### Work task:
Return, word for word, the part of the Balkan crisis text that begins at the words "REFUGEES DEMAND NATO" and stops after "police detained him.".

### Text excerpt:
◇ ◇ ◇ ◇

A CHINESE DIMENSION TO THE BALKAN CRISIS? Serbian
officials reacted to the bombing of the Chinese embassy
with concern but also with "undisguised glee" in hopes
of drawing China into the Kosova imbroglio on Belgrade's
side, the BBC reported on 8 May. Observers suggested
that Russia and NATO alike may have reservations about
any possible increased Chinese role in the crisis, which
Beijing may seek to exercise through its veto in the UN
Security Council. China has consistently opposed
intervention in Kosova as a violation of Yugoslav
sovereignty. Observers note that its ultimate concern is
that any precedent arising from outside intervention in
Kosova could eventually be applied to Tibet or Taiwan.
Taipei has been present on the sidelines of the Balkan
crisis. Macedonia recognized the Republic of China in
January, following which Beijing broke off ties with
Skopje. Taiwanese aid agencies and military engineers
are active in refugee relief work in Macedonia. Taiwan
has promised its new friend generous development aid. PM

REFUGEES DEMAND NATO TAKE OVER CAMP. A growing crowd
numbering 2,000 and chanting "UCK, UCK" (in reference to
the Kosova Liberation Army) demonstrated at the
Stankovic refugee camp on 10 May to demand that NATO
take over control of the camp from the Macedonian
authorities. The incident arose following what ethnic
Albanians said was the unprovoked beating of two
refugees by Macedonian police. An unnamed police officer
told AP that one of the two men was "doing something" to
a fence around the camp when the police detained him.

◇ ◇ ◇ ◇

[Excerpts from a dataset]
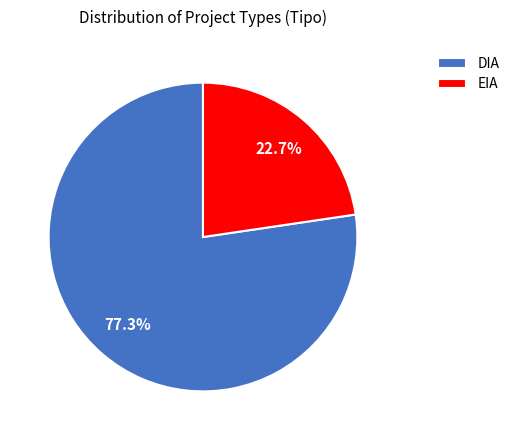

Which has a higher value, EIA or DIA?

DIA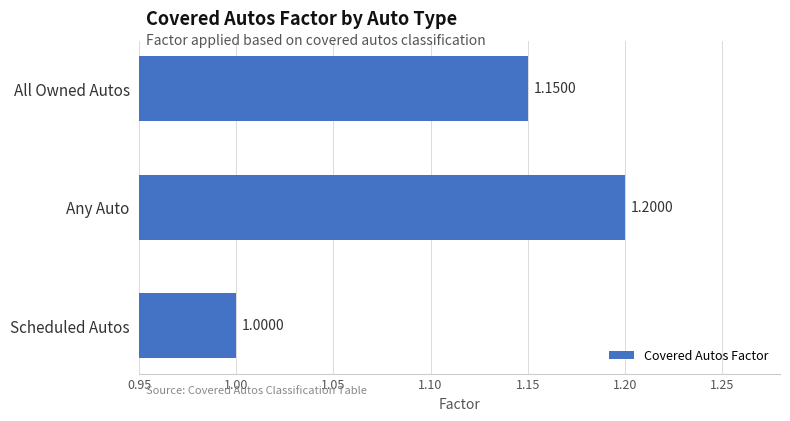

What is the sum of the values at Scheduled Autos and Any Auto?

2.2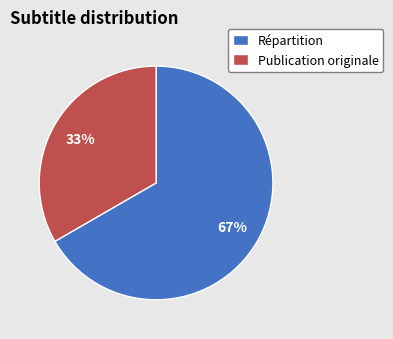

To the nearest percent, what is the average slice percentage?

50%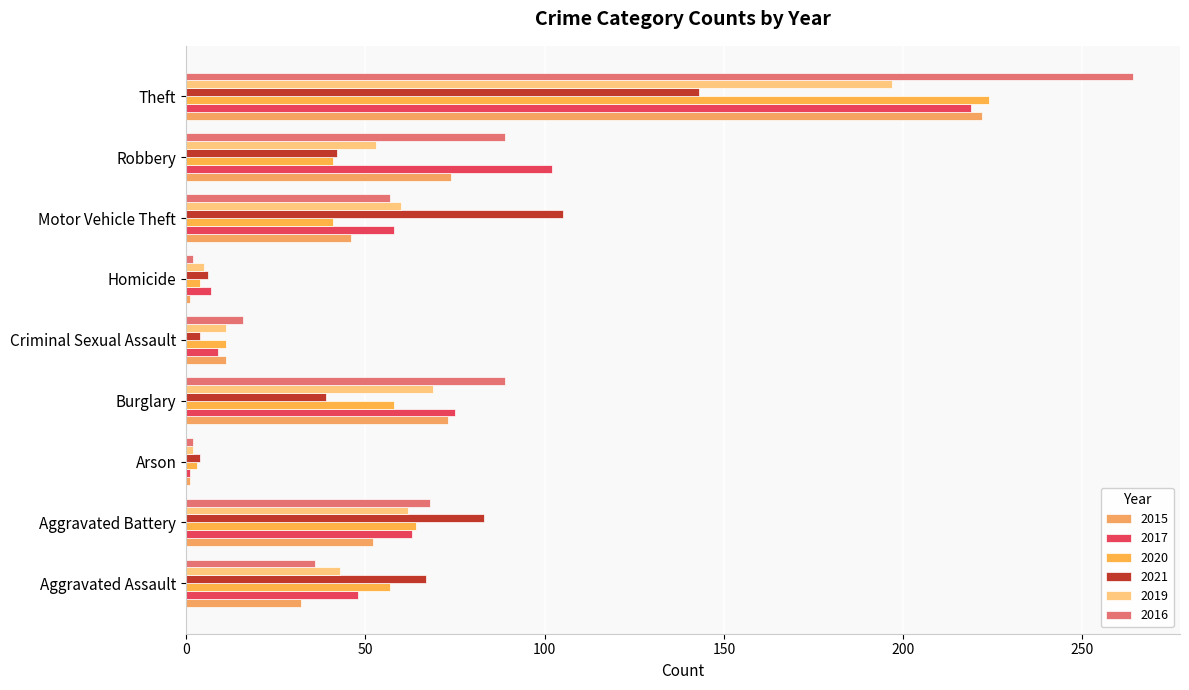

How many distinct data groups are displayed?

6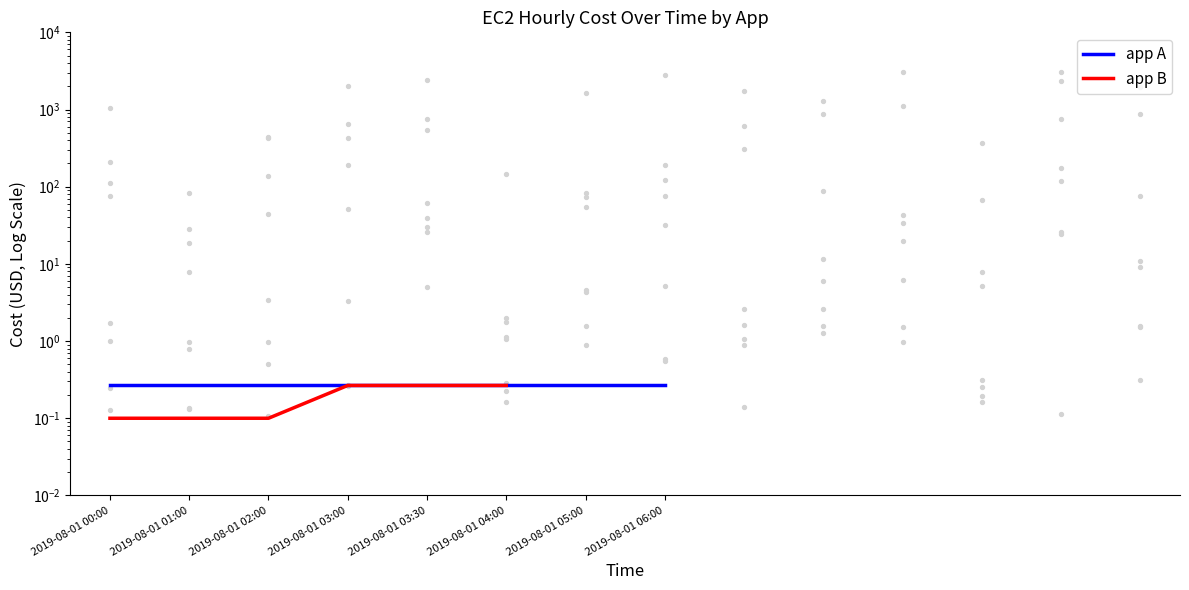

Between 2019-08-01 01:00 and 2019-08-01 03:00, which is larger?

2019-08-01 03:00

◇ ◇ ◇ ◇

### Completed task:
REFUGEES DEMAND NATO TAKE OVER CAMP. A growing crowd
numbering 2,000 and chanting "UCK, UCK" (in reference to
the Kosova Liberation Army) demonstrated at the
Stankovic refugee camp on 10 May to demand that NATO
take over control of the camp from the Macedonian
authorities. The incident arose following what ethnic
Albanians said was the unprovoked beating of two
refugees by Macedonian police. An unnamed police officer
told AP that one of the two men was "doing something" to
a fence around the camp when the police detained him.